Rangahau Hauora Māori Health Project:
Dr Paula King (Te Aupōuri, Te Rarawa, Ngāpuhi, Ngāti Whātua, Waikato Tainui, Ngāti Maniapoto), University of Otago, Wellington, and Charlizza Matehe (Ngāti Kahungungu), Toi Matarua
Ngā Hau o Tāwhiri – Returning our Mokopuna to the winds of Tāwhiri
$1,199,965
Similar to the situation for indigenous children and young people worldwide, mokopuna Māori experience unjust incarceration on a mass scale in New Zealand. Improving community re-entry wellbeing is a critical step toward advancing decarceration of mokopuna from youth justice residences and prisons. Developed with our community-based rangatahi Māori research partners, this Kaupapa Māori mixed-methods research is inspired by the whakataukī, “E hoki koe ki ō maunga kia purea koe e ngā hau o Tāwhirimātea”. ‘Ngā Hau o Tāwhiri’ is a metaphor for fresh, new mokopuna Māori-led solutions that focus on community re-entry wellbeing. We will use routinely collected government data to understand community re-entry pathways for mokopuna aged 10–19 years, and factors influencing wellbeing outcomes. We will undertake ethical co-designing with mokopuna with lived experience of incarceration, supporting the development of mokopuna to become skilled researchers in the design of strategies for self-determined pathways supporting positive community re-entry wellbeing.
Pacific Health Project:
Professor Daryl Schwenke, University of Otago
Can loss of a ‘hunger’ hormone increase cardiovascular disease in Pacific people
$1,199,984
In New Zealand, Pacific Island peoples (PI) are disproportionally over-represented in those with diabetes and cardiovascular disease (CVD). The reasons for this disparity remain unclear. The ‘hunger’ hormone ghrelin is known to protect against CVD, in part, by silencing the ‘sympathetic’ nerves that stress cardiovascular function. Preliminary clinical data reveals that ghrelin is adversely reduced in people with diabetes.

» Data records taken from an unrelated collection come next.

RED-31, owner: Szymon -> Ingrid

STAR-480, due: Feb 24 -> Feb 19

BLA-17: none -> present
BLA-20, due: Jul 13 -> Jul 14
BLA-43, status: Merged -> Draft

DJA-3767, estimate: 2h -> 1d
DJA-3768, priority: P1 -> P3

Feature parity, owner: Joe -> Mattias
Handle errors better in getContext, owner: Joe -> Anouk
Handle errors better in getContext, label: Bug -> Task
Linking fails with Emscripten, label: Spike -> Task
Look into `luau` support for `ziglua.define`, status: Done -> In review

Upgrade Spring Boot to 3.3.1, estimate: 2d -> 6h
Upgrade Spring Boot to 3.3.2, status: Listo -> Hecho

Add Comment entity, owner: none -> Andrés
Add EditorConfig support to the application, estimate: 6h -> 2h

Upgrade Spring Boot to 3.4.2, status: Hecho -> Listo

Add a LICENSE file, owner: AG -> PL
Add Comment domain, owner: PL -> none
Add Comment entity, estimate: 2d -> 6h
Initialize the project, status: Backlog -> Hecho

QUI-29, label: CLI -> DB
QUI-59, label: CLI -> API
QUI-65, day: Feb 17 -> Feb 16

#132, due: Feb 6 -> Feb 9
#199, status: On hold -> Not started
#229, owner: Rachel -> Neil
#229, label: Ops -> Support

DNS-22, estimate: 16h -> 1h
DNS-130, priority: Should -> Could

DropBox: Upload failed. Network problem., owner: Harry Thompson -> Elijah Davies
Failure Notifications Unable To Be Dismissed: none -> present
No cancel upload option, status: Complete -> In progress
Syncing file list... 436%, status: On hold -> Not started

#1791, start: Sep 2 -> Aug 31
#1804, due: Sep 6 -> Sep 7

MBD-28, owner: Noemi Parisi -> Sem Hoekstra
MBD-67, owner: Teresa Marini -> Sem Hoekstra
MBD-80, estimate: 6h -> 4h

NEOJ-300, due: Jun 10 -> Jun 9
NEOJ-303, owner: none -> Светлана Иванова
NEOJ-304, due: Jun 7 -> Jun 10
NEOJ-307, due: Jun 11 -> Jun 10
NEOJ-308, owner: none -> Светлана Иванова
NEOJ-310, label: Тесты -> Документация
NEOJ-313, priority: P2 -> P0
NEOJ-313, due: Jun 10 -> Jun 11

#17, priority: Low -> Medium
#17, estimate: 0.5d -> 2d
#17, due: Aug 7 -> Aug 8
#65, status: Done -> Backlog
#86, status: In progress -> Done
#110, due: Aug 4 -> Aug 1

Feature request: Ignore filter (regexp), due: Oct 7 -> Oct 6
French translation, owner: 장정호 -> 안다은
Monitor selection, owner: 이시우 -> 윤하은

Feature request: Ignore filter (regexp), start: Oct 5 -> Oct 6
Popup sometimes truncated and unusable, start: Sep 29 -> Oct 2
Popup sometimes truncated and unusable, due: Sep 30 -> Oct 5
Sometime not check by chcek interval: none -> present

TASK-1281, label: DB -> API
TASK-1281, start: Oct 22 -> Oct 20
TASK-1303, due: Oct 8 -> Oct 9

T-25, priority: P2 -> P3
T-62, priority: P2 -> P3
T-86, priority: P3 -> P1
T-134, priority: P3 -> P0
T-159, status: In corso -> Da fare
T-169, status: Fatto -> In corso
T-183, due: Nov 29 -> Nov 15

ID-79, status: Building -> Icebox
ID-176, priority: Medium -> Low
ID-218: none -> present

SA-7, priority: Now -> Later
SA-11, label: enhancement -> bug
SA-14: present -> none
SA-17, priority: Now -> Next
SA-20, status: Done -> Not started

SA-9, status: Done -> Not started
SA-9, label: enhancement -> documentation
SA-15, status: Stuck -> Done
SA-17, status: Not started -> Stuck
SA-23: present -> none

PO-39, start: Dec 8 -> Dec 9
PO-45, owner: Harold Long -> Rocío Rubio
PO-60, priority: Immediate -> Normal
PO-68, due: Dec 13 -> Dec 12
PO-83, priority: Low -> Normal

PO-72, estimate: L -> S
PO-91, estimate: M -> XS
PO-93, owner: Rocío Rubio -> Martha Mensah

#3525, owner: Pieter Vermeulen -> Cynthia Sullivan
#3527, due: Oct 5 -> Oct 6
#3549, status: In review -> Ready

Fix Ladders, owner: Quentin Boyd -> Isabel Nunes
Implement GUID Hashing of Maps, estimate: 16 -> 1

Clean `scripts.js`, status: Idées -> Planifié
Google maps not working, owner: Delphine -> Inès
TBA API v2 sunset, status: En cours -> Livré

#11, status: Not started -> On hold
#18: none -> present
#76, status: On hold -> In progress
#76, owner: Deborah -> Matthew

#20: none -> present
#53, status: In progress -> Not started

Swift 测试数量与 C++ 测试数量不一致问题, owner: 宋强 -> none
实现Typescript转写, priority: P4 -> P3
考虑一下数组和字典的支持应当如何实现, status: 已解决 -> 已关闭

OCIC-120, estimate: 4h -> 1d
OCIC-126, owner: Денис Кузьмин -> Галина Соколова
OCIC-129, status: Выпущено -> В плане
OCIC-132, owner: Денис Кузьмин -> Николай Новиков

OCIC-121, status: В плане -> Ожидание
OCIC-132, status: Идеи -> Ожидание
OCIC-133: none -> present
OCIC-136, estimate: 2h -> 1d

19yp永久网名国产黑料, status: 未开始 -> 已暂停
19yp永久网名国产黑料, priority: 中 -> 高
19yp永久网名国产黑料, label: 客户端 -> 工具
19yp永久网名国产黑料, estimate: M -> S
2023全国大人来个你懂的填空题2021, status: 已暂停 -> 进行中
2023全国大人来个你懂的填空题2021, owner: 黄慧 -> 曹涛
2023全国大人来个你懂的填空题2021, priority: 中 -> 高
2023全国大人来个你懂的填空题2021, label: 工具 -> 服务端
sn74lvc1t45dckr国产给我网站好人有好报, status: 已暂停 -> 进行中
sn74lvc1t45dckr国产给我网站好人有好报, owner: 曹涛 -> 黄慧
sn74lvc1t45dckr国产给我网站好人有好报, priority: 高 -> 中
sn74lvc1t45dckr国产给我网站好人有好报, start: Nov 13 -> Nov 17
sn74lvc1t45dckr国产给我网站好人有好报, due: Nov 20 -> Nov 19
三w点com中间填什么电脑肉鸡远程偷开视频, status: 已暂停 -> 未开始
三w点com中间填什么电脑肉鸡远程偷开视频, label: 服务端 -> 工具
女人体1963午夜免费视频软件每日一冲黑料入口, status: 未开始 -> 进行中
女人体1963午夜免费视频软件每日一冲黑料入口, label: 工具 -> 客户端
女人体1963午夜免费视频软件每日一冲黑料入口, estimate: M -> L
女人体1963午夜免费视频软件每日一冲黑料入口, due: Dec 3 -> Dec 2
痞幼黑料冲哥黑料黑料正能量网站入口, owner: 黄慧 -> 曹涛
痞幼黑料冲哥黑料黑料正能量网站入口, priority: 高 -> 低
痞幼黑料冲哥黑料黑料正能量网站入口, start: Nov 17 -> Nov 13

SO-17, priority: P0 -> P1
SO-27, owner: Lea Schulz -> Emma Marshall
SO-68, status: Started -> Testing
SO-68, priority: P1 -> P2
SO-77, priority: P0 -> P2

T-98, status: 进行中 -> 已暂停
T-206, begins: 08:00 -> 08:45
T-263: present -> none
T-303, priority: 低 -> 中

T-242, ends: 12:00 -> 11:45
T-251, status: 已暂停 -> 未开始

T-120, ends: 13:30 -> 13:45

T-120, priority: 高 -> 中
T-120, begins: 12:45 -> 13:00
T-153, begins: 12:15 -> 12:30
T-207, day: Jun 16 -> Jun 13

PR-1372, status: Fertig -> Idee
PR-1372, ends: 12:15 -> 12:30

This study aims to show that ghrelin is lower in PI compared to non-PI, which would explain why PI are predisposed to CVD. We will measure ghrelin in blood samples from healthy PI and New Zealand European subjects, as well as people with diabetes, and determine whether reduced ghrelin levels drive a dangerous increase in sympathetic activity, which is known to underpin many cardiovascular morbidities. Finally, ghrelin and sympathetic activity will be compared between New Zealand-Pacific vs indigenous-PI to differentiate between environmental and genetic factors contributing to CVD.